Not All Parameters Are Created Equal: Smart Isolation Boosts Fine-Tuning Performance
This addresses performance degradation in multi-task fine-tuning for LLM adaptation, offering a method to mitigate task interference and forgetting, though it is incremental as it builds on existing fine-tuning techniques.
The paper tackles the seesaw phenomenon in supervised fine-tuning of large language models, where indiscriminate parameter updates cause performance trade-offs across tasks, and proposes a Core Parameter Isolation Fine-Tuning framework that groups tasks by core parameter regions and fuses parameters to reduce interference, achieving significant improvements over baselines on multiple benchmarks.
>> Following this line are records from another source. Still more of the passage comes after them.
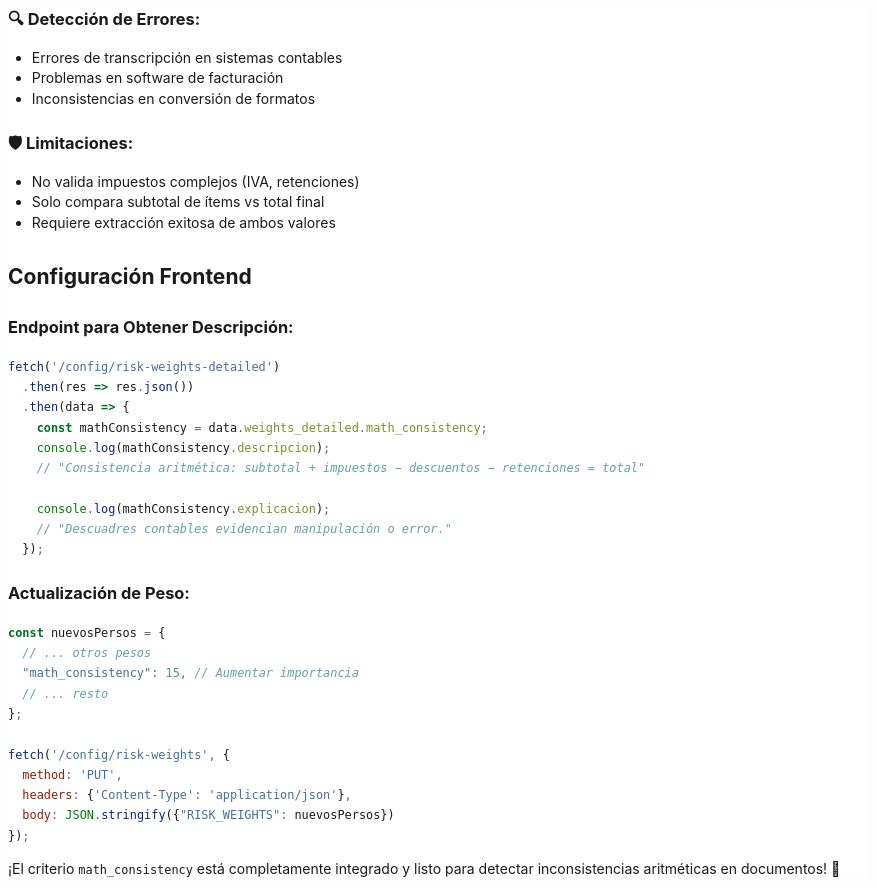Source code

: ### 🔍 **Detección de Errores:**
- Errores de transcripción en sistemas contables
- Problemas en software de facturación
- Inconsistencias en conversión de formatos

### 🛡️ **Limitaciones:**
- No valida impuestos complejos (IVA, retenciones)
- Solo compara subtotal de ítems vs total final
- Requiere extracción exitosa de ambos valores

## Configuración Frontend

### Endpoint para Obtener Descripción:
```javascript
fetch('/config/risk-weights-detailed')
  .then(res => res.json())
  .then(data => {
    const mathConsistency = data.weights_detailed.math_consistency;
    console.log(mathConsistency.descripcion);
    // "Consistencia aritmética: subtotal + impuestos − descuentos − retenciones = total"
    
    console.log(mathConsistency.explicacion);
    // "Descuadres contables evidencian manipulación o error."
  });
```

### Actualización de Peso:
```javascript
const nuevosPersos = {
  // ... otros pesos
  "math_consistency": 15, // Aumentar importancia
  // ... resto
};

fetch('/config/risk-weights', {
  method: 'PUT',
  headers: {'Content-Type': 'application/json'},
  body: JSON.stringify({"RISK_WEIGHTS": nuevosPersos})
});
```

¡El criterio `math_consistency` está completamente integrado y listo para detectar inconsistencias aritméticas en documentos! 🎯
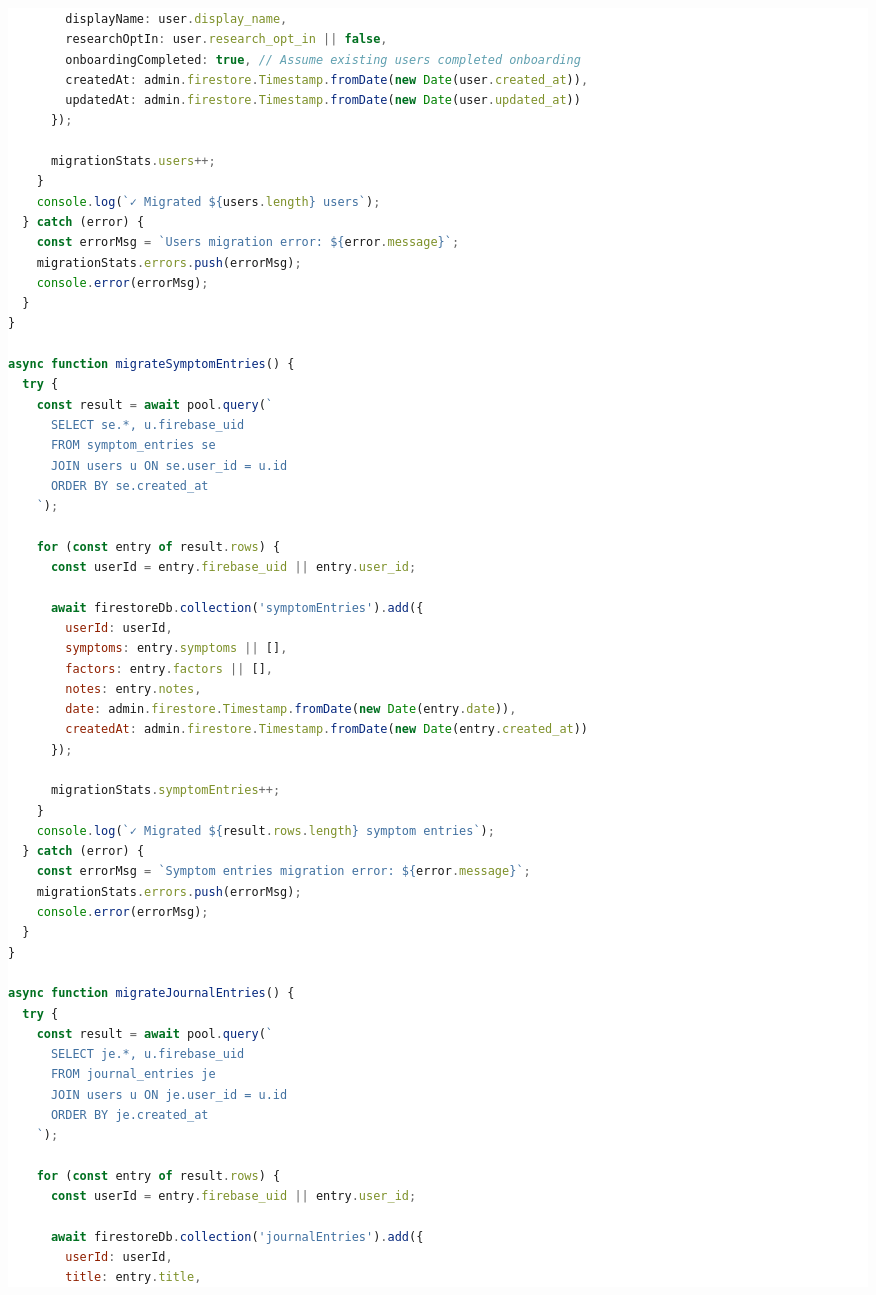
 ```javascript
        displayName: user.display_name,
        researchOptIn: user.research_opt_in || false,
        onboardingCompleted: true, // Assume existing users completed onboarding
        createdAt: admin.firestore.Timestamp.fromDate(new Date(user.created_at)),
        updatedAt: admin.firestore.Timestamp.fromDate(new Date(user.updated_at))
      });
      
      migrationStats.users++;
    }
    console.log(`✓ Migrated ${users.length} users`);
  } catch (error) {
    const errorMsg = `Users migration error: ${error.message}`;
    migrationStats.errors.push(errorMsg);
    console.error(errorMsg);
  }
}

async function migrateSymptomEntries() {
  try {
    const result = await pool.query(`
      SELECT se.*, u.firebase_uid 
      FROM symptom_entries se 
      JOIN users u ON se.user_id = u.id 
      ORDER BY se.created_at
    `);
    
    for (const entry of result.rows) {
      const userId = entry.firebase_uid || entry.user_id;
      
      await firestoreDb.collection('symptomEntries').add({
        userId: userId,
        symptoms: entry.symptoms || [],
        factors: entry.factors || [],
        notes: entry.notes,
        date: admin.firestore.Timestamp.fromDate(new Date(entry.date)),
        createdAt: admin.firestore.Timestamp.fromDate(new Date(entry.created_at))
      });
      
      migrationStats.symptomEntries++;
    }
    console.log(`✓ Migrated ${result.rows.length} symptom entries`);
  } catch (error) {
    const errorMsg = `Symptom entries migration error: ${error.message}`;
    migrationStats.errors.push(errorMsg);
    console.error(errorMsg);
  }
}

async function migrateJournalEntries() {
  try {
    const result = await pool.query(`
      SELECT je.*, u.firebase_uid 
      FROM journal_entries je 
      JOIN users u ON je.user_id = u.id 
      ORDER BY je.created_at
    `);
    
    for (const entry of result.rows) {
      const userId = entry.firebase_uid || entry.user_id;
      
      await firestoreDb.collection('journalEntries').add({
        userId: userId,
        title: entry.title,
```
Supervised fine-tuning (SFT) is a pivotal approach to adapting large language models (LLMs) for downstream tasks; however, performance often suffers from the ``seesaw phenomenon'', where indiscriminate parameter updates yield progress on certain tasks at the expense of others. To address this challenge, we propose a novel \emph{Core Parameter Isolation Fine-Tuning} (CPI-FT) framework. Specifically, we first independently fine-tune the LLM on each task to identify its core parameter regions by quantifying parameter update magnitudes. Tasks with similar core regions are then grouped based on region overlap, forming clusters for joint modeling. We further introduce a parameter fusion technique: for each task, core parameters from its individually fine-tuned model are directly transplanted into a unified backbone, while non-core parameters from different tasks are smoothly integrated via Spherical Linear Interpolation (SLERP), mitigating destructive interference. A lightweight, pipelined SFT training phase using mixed-task data is subsequently employed, while freezing core regions from prior tasks to prevent catastrophic forgetting. Extensive experiments on multiple public benchmarks demonstrate that our approach significantly alleviates task interference and forgetting, consistently outperforming vanilla multi-task and multi-stage fine-tuning baselines.